(Information provided Opens)
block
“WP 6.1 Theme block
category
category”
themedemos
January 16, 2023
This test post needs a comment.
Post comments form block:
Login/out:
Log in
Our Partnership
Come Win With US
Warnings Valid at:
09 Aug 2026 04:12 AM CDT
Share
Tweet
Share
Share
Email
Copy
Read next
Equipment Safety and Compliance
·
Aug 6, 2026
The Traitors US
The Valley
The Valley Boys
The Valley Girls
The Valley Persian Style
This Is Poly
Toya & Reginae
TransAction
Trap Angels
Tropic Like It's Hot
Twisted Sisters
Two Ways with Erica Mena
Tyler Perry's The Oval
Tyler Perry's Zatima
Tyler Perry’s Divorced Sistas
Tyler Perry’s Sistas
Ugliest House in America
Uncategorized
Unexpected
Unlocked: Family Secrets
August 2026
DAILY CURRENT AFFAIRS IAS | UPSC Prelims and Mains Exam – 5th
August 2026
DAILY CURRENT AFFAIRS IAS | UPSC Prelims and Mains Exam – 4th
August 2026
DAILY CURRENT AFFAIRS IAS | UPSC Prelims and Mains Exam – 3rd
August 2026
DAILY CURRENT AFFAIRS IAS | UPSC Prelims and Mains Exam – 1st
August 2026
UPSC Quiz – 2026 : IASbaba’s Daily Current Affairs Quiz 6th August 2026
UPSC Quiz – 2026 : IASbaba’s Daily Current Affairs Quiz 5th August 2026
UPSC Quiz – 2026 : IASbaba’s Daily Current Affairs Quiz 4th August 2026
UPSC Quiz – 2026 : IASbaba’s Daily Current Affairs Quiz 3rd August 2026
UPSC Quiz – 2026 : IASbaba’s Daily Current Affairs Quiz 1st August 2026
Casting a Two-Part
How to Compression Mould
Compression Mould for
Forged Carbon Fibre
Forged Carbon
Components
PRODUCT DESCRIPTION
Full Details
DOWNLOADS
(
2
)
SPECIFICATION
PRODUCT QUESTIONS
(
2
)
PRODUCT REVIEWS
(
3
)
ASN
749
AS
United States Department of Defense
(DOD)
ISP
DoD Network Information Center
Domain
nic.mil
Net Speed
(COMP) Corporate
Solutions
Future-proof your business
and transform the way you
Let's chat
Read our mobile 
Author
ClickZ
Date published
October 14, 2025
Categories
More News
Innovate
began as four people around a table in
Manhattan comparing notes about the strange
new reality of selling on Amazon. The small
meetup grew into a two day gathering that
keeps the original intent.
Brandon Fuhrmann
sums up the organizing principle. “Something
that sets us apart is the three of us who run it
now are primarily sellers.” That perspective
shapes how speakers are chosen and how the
(Information provided Closes)
(Information provided Opens)
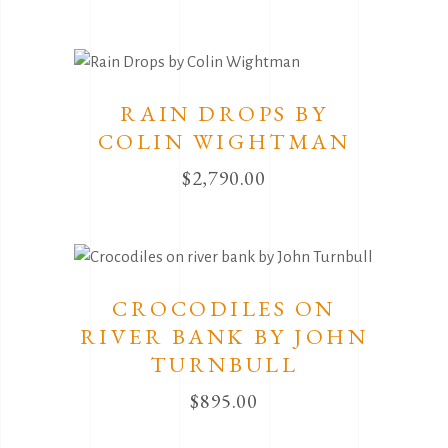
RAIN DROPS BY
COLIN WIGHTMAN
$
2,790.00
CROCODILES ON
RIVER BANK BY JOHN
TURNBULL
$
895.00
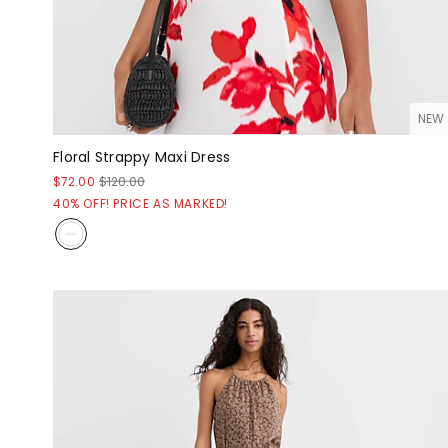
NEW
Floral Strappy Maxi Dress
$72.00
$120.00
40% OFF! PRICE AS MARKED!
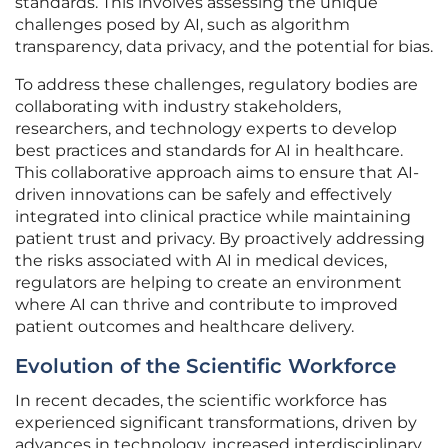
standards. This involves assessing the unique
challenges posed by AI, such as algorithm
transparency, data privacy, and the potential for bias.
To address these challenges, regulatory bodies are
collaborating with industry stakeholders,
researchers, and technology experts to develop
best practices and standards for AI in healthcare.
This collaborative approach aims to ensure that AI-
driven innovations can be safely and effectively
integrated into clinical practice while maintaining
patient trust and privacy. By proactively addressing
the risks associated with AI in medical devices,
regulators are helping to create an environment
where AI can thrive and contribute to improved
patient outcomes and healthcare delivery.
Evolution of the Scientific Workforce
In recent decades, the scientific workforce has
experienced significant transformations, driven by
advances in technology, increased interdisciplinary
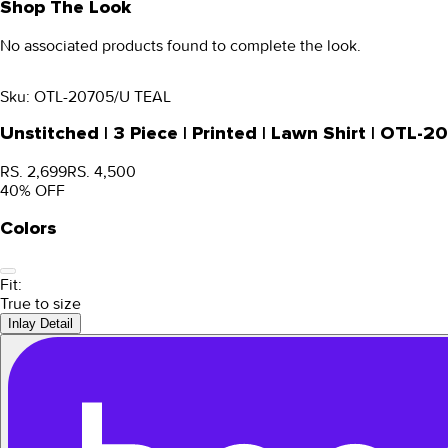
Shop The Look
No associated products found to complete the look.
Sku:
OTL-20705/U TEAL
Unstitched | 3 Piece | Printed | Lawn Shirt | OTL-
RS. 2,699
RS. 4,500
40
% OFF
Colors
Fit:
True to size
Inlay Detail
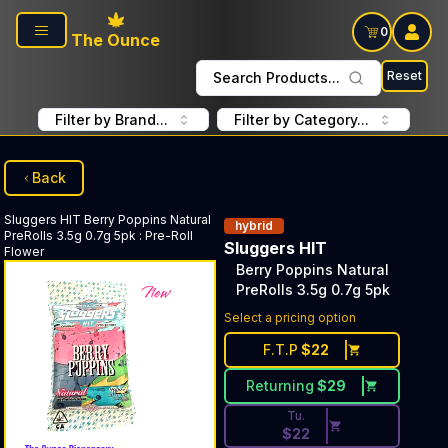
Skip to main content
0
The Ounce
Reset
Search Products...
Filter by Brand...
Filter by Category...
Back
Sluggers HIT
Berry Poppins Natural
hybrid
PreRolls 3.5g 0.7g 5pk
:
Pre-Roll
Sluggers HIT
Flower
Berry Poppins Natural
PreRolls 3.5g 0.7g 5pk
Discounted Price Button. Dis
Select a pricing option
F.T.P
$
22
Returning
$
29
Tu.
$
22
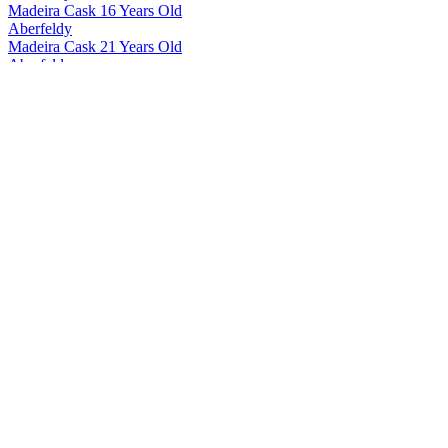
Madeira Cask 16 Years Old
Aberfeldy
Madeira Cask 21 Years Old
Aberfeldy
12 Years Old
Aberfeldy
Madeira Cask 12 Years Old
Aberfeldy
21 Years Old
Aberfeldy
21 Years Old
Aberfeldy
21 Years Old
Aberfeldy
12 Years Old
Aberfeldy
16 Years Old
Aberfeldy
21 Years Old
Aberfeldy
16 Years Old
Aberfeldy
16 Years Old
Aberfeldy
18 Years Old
(Information provided Closes)
(Information provided Opens)
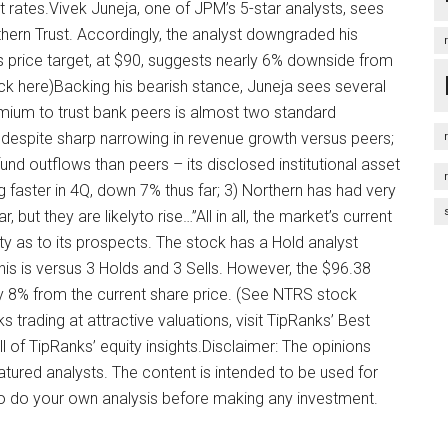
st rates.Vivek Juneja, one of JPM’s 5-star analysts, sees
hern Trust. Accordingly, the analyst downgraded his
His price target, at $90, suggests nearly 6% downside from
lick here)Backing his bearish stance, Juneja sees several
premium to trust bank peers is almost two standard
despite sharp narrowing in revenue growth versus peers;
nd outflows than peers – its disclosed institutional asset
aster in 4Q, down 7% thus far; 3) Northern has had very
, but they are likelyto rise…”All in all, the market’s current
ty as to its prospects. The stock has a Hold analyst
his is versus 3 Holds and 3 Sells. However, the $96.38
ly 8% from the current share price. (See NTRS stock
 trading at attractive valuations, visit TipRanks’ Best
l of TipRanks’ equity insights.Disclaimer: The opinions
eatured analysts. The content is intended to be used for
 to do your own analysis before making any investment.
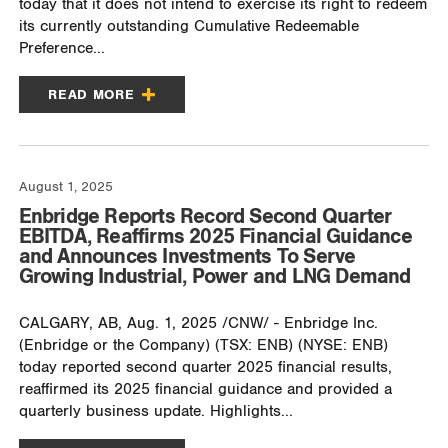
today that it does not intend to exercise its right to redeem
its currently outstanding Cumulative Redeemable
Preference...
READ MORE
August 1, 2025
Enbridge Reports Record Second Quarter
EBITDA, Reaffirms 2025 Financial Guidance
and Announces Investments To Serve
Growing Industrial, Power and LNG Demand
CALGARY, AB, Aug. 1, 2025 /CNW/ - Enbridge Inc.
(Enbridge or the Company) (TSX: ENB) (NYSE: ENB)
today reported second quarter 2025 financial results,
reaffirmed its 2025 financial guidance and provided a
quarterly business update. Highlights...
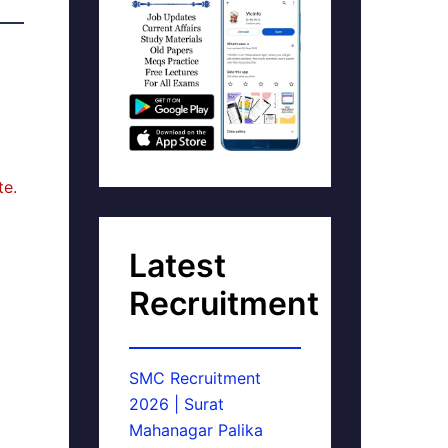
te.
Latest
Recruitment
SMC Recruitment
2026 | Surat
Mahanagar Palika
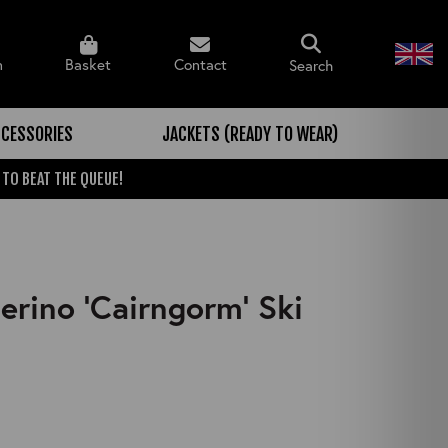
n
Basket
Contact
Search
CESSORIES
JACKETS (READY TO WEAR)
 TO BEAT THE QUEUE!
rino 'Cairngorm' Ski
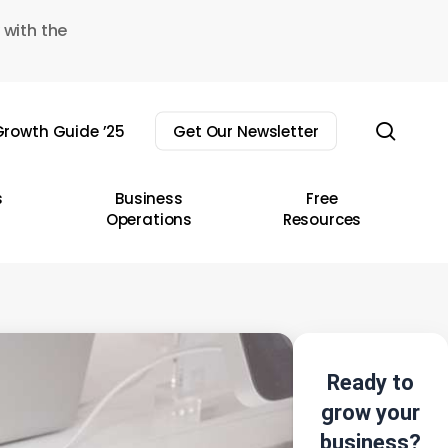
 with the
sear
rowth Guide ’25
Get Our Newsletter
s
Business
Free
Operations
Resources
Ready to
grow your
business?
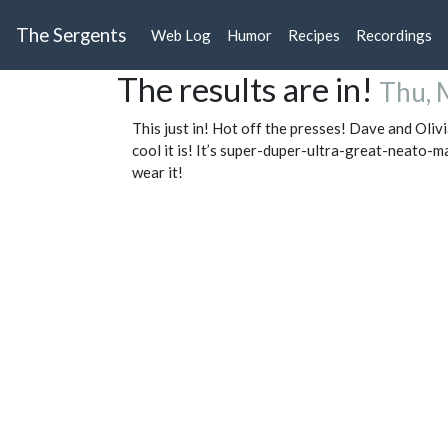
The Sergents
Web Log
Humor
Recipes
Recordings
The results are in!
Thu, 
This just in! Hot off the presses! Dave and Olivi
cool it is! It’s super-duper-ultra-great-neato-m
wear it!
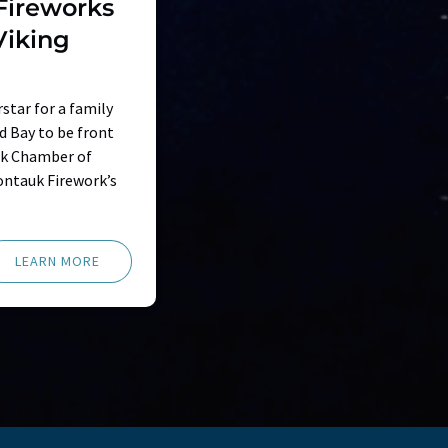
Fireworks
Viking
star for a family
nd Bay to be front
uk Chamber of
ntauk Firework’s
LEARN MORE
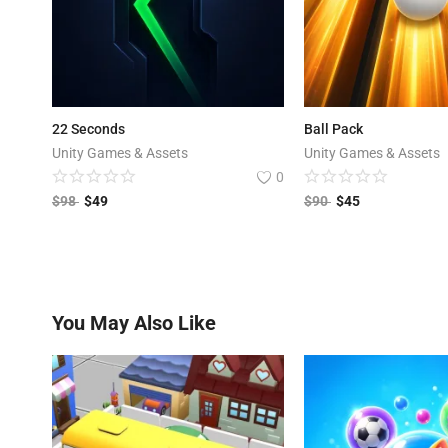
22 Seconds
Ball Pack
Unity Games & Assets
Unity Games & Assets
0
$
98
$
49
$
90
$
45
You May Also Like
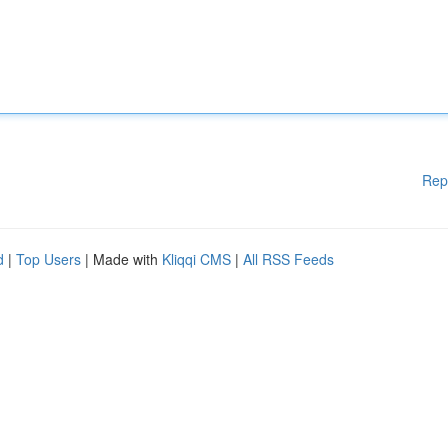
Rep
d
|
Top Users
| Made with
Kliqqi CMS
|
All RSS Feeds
(Information provided Closes)
» Exercise:
Determine how many lines above contain "from" as a word or string. Give the number alone.

» Solution to this task:
2